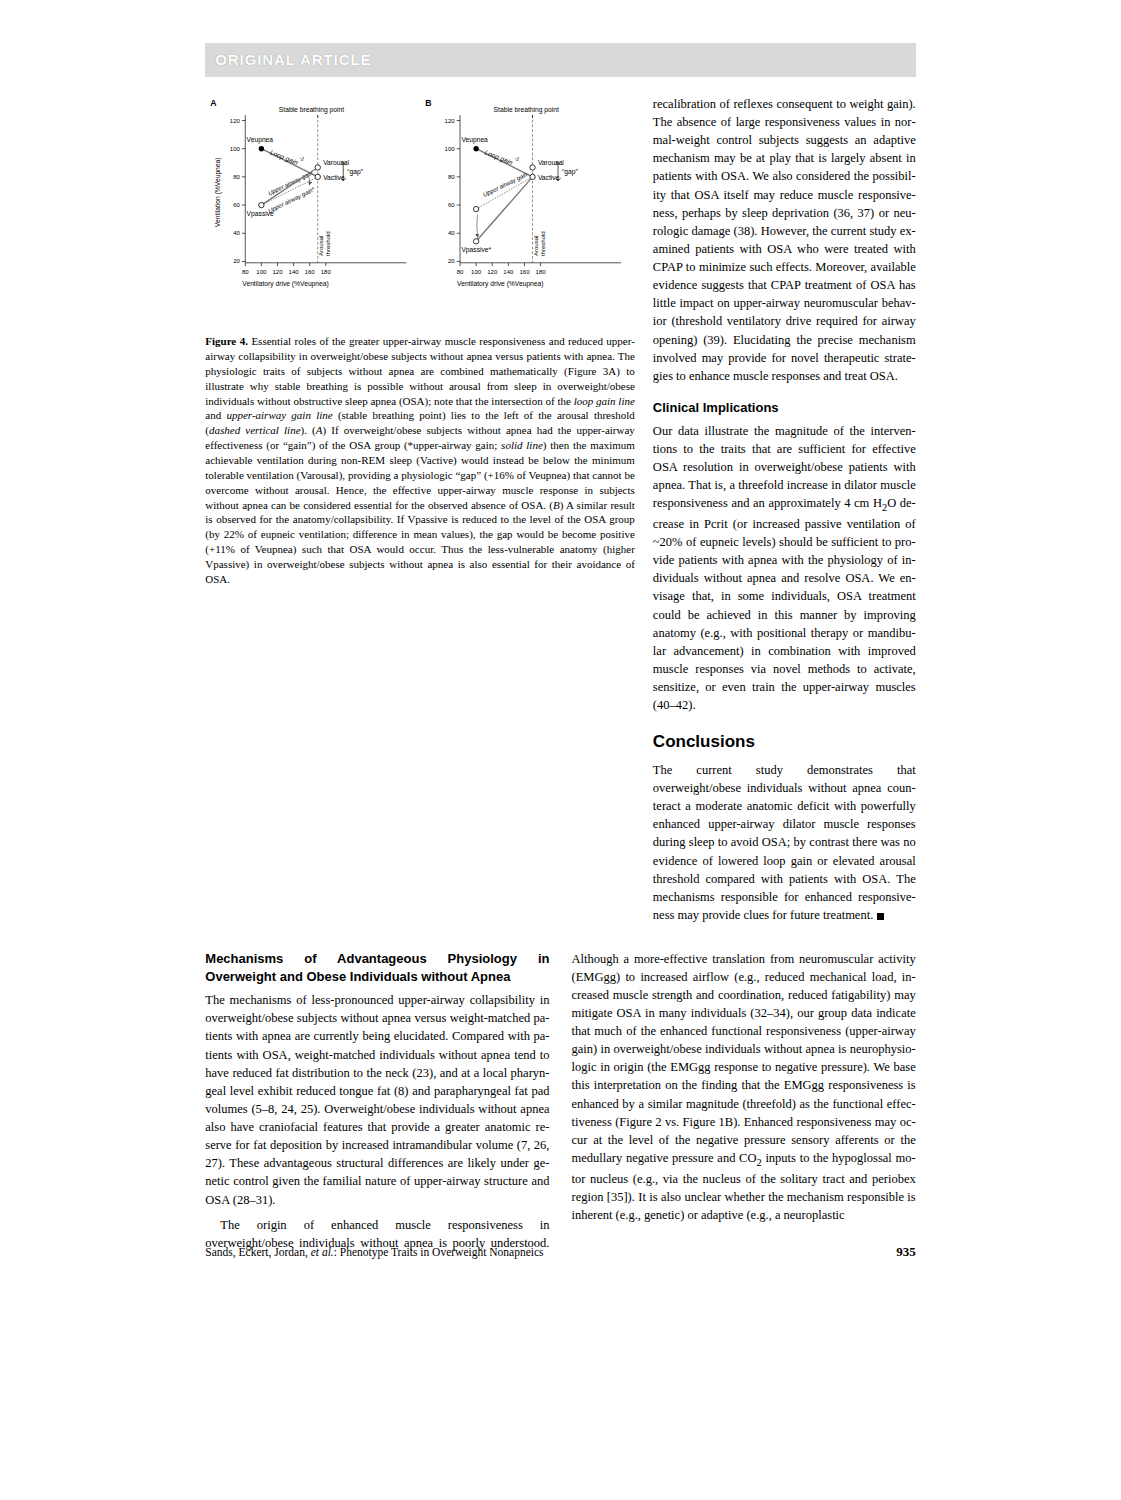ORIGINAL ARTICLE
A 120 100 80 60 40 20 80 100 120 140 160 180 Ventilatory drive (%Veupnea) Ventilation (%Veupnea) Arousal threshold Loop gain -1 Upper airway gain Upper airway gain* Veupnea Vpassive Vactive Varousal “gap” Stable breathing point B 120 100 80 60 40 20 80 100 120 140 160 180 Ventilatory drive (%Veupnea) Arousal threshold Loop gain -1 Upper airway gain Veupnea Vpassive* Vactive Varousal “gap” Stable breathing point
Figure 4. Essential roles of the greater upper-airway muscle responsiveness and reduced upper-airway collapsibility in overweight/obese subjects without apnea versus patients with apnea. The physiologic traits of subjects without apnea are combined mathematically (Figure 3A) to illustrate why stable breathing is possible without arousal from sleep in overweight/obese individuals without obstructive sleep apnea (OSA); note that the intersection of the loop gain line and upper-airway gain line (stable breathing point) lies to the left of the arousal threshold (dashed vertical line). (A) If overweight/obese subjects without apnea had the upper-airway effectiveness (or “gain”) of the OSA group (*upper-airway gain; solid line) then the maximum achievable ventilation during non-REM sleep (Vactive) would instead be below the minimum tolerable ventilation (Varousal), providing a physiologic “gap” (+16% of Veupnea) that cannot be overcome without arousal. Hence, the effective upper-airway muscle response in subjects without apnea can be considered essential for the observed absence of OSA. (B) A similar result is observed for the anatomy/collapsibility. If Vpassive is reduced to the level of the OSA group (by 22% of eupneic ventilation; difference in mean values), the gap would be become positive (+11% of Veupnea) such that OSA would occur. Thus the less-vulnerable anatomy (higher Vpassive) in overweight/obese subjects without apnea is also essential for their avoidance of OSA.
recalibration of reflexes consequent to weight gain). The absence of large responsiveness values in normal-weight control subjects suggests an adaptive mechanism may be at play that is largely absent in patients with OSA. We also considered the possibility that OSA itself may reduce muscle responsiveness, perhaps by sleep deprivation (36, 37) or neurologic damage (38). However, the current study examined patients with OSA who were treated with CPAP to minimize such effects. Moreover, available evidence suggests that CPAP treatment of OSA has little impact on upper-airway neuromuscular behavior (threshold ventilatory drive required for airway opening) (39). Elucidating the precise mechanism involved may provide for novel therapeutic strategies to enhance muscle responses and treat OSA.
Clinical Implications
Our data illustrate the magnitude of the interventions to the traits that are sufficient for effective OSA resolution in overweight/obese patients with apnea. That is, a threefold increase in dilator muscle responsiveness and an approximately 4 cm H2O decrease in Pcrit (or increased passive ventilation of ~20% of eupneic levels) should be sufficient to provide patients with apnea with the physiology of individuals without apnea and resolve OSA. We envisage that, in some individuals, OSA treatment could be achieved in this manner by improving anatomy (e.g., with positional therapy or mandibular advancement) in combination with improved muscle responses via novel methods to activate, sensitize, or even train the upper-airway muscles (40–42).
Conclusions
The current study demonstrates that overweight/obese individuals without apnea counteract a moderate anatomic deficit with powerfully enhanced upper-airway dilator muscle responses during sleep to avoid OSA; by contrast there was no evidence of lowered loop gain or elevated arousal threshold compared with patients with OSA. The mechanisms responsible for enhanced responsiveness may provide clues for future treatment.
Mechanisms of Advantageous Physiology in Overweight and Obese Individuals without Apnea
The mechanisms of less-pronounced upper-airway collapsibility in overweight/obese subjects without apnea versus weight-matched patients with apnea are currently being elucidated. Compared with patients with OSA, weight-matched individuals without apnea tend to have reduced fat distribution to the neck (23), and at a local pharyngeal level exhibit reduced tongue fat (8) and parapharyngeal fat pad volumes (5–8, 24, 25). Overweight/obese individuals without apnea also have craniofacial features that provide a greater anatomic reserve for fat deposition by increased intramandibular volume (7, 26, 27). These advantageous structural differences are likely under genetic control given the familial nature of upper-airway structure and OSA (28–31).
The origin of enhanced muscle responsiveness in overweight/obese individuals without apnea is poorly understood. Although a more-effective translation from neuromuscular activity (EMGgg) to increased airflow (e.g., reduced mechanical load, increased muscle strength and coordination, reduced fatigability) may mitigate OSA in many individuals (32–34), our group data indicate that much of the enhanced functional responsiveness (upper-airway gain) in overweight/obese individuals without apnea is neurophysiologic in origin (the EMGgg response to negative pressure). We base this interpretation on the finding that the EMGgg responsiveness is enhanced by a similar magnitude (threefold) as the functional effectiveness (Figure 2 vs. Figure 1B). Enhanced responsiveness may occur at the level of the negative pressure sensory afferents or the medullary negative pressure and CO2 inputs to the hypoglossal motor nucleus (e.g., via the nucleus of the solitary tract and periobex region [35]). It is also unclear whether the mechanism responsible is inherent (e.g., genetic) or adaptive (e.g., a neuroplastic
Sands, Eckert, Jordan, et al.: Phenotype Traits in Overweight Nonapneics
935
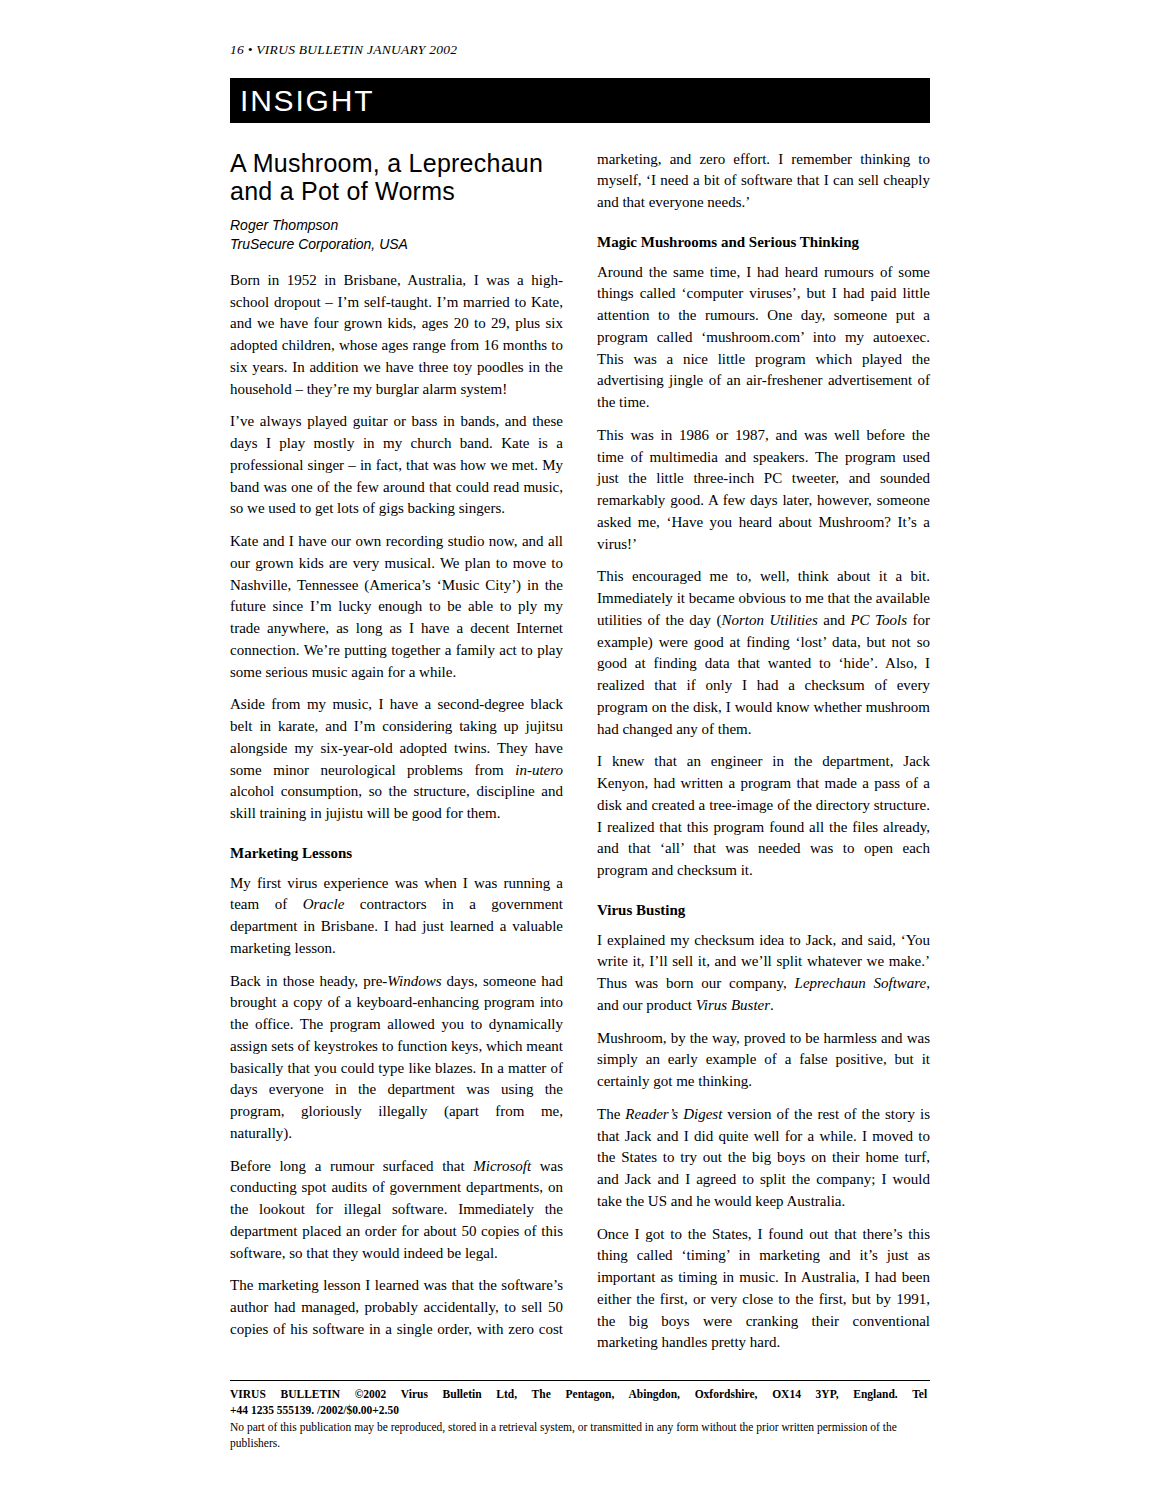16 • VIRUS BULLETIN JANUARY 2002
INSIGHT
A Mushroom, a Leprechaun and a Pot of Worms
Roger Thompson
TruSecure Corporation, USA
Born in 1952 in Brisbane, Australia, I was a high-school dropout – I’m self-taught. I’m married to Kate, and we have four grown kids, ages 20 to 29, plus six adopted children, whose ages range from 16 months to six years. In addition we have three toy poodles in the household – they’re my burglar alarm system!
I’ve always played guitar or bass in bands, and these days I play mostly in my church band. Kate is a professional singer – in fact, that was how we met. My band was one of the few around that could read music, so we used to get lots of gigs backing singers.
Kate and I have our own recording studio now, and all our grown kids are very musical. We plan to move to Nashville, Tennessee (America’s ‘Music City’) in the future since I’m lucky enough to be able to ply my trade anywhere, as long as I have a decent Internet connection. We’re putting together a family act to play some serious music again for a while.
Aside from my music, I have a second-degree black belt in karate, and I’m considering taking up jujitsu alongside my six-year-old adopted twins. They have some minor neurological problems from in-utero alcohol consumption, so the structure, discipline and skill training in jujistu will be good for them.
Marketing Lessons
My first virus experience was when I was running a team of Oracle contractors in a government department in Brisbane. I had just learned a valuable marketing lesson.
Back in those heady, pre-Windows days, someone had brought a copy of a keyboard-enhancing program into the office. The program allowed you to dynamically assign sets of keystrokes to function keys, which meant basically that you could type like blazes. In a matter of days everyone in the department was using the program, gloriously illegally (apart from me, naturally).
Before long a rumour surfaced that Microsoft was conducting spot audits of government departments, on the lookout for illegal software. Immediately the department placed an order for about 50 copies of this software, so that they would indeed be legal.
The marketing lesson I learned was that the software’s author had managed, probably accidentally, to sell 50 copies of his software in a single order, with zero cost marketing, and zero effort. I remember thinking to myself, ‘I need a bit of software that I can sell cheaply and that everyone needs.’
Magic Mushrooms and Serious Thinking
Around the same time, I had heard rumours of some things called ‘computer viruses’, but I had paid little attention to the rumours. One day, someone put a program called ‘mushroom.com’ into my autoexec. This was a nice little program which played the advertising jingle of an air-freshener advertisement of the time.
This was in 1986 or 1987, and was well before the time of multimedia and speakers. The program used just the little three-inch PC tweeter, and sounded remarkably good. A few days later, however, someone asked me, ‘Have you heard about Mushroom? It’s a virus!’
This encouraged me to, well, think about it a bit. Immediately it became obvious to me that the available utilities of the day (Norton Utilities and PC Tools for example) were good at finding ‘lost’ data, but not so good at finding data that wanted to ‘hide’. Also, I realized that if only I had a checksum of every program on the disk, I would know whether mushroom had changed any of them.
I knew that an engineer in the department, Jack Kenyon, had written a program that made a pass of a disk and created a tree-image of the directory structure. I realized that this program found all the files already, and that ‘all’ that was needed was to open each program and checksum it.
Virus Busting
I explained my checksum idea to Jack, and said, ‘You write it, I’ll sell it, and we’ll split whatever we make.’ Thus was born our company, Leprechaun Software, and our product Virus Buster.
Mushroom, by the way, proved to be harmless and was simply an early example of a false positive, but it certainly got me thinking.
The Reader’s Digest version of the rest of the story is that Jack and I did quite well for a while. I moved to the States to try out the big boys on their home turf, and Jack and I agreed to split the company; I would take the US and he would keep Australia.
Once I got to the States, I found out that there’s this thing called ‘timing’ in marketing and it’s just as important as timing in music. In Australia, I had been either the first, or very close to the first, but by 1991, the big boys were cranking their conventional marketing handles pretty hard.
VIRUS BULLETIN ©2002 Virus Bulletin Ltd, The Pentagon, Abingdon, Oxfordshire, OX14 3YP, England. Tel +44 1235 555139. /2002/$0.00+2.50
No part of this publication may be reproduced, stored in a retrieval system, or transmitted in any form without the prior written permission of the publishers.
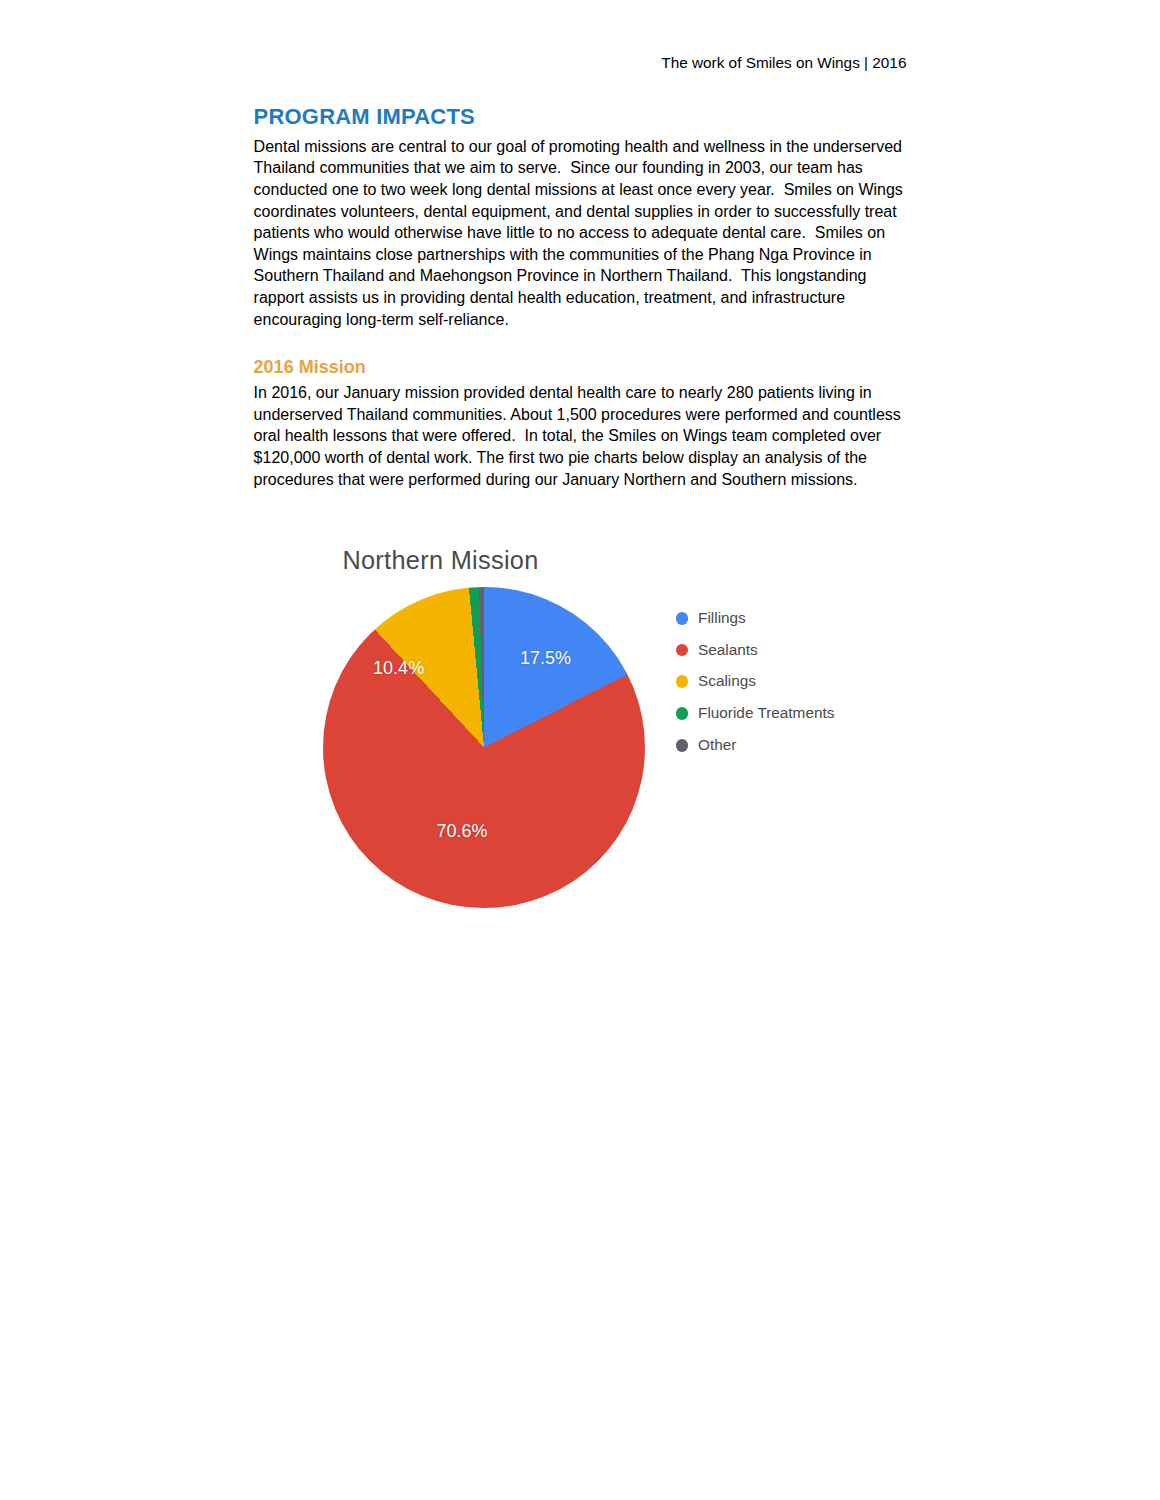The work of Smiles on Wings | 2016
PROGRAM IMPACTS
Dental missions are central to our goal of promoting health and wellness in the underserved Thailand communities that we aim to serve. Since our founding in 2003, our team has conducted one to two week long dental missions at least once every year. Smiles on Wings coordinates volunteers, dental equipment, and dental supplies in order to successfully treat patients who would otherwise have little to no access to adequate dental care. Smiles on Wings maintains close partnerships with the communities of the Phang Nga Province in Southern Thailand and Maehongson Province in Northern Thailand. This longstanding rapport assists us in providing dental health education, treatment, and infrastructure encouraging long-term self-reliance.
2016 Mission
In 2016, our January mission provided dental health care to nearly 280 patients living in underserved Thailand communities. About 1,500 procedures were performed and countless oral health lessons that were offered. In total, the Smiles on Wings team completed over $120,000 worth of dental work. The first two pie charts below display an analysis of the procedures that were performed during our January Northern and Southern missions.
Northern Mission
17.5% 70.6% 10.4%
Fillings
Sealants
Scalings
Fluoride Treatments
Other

What is being asked —
Take each line from the preceding material that contains "Leprechaun" and copy it.

Your response —
A Mushroom, a Leprechaun and a Pot of Worms
I explained my checksum idea to Jack, and said, ‘You write it, I’ll sell it, and we’ll split whatever we make.’ Thus was born our company, Leprechaun Software, and our product Virus Buster.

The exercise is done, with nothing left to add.